Aus dem "Freiheitsindex 2022" gehe hervor, dass die Mittelschicht unter steigendem finanziellem Druck stünde. Daher fordert NEOS-Chefin Beate Meinl-Reisinger von der Regierung strukturelle Reformen.
Die Mittelschicht gerät laut Freihietsindex immer mehr unter Druck. Das wirkt sich auch auf das Freiheitsgefühl aus - knapp ein Viertel der Befragten fühlt sich (eher) unfrei. Die Umfrage wurde von SORA im Auftrag des NEOS Lab durchgeführt und am Dienstag präsentiert.
Laut den NEOS spürt die Mittelschicht steigenden Druck
"Die finanzielle Situation hat sich noch einmal deutlich verschärft", sagte Studienautorin Janine Heinz bei der Studienpräsentation im Rahmen einer Pressekonferenz. Stimmte 2021 rund ein Drittel der Aussage zu, dass sich die eigene finanzielle Situation seit Beginn der verschlechtert habe, war es 2022 bereits rund die Hälfte.
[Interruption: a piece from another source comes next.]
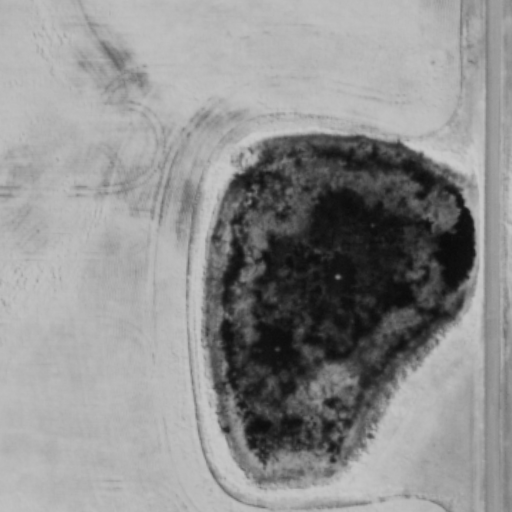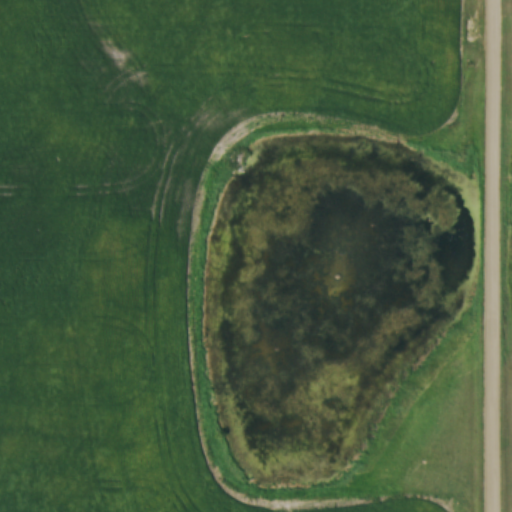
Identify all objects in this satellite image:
road: (493, 256)
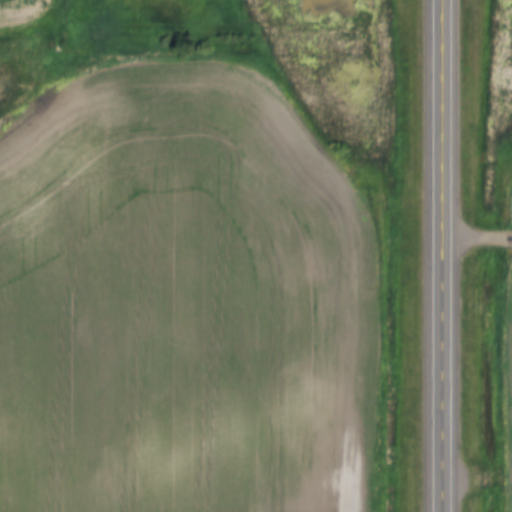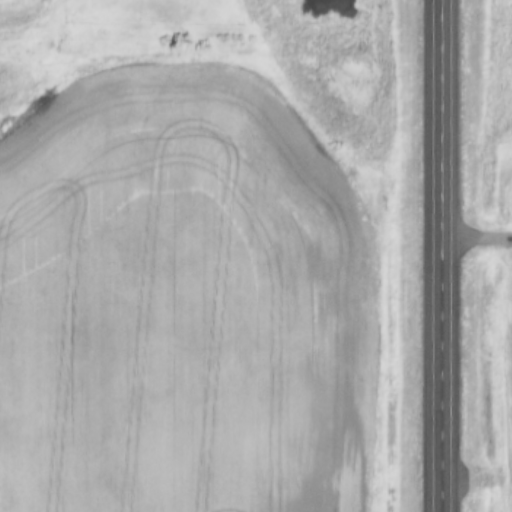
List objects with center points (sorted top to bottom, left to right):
road: (482, 237)
road: (452, 256)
Besonders hoch war der Anstieg dabei im mittleren ökonomischen Drittel (von 32 Prozent auf 51 Prozent). Für die Erhebung, die seit 2018 jährlich durchgeführt wird, wurden rund 2.000 Personen zwischen 7. September und 21. Oktober 2022 telefonisch und online befragt.
Psychische Belastung sei ebenfalls nach wie vor hoch
Die psychische Belastung ist
ebenfalls nach wie vor hoch. Jeweils rund die Hälfte der Befragten im
unteren ökonomischen Drittel und der Unter-30-Jährigen gab an, dass sich
ihre psychische Gesundheit seit Beginn der Pandemie verschlechtert
habe. Mehr als ein Viertel muss sich im Alltag außerdem wegen der
Teuerung sehr stark einschränken. Am stärksten spürbar ist diese bei
Lebensmitteln und Treibstoff.
Heinz: "Die ökonomische Situation drückt das Freiheitsgefühl"
"Die ökonomische Situation drückt
das Freiheitsgefühl", sagte Heinz. Dieses stagniere auf einem Tiefpunkt.
23 Prozent fühlen sich in ihrem gegenwärtigen Leben (eher) unfrei, 2021
waren es 25 Prozent. Auch der Vertrauensverlust in die Politik dämpfe
das Freiheitsgefühl. Mehr als zwei Drittel sind der Meinung, dass sich
in der Politik die gut Situierten untereinander ausmachen, was im Land
passieren soll.
Meinl-Reisinger: "Von Mal zu Mal werden Ergebnisse bedrückender"
"Von Mal zu Mal werden die Ergebnisse
bedrückender", stellte Meinl-Reisinger fest. Neben der Resilienz sei
auch die Zuversicht verloren gegangen. "Es müssen strukturelle Maßnahmen
angegangen werden, die Zuversicht bringen", forderte die NEOS-Chefin.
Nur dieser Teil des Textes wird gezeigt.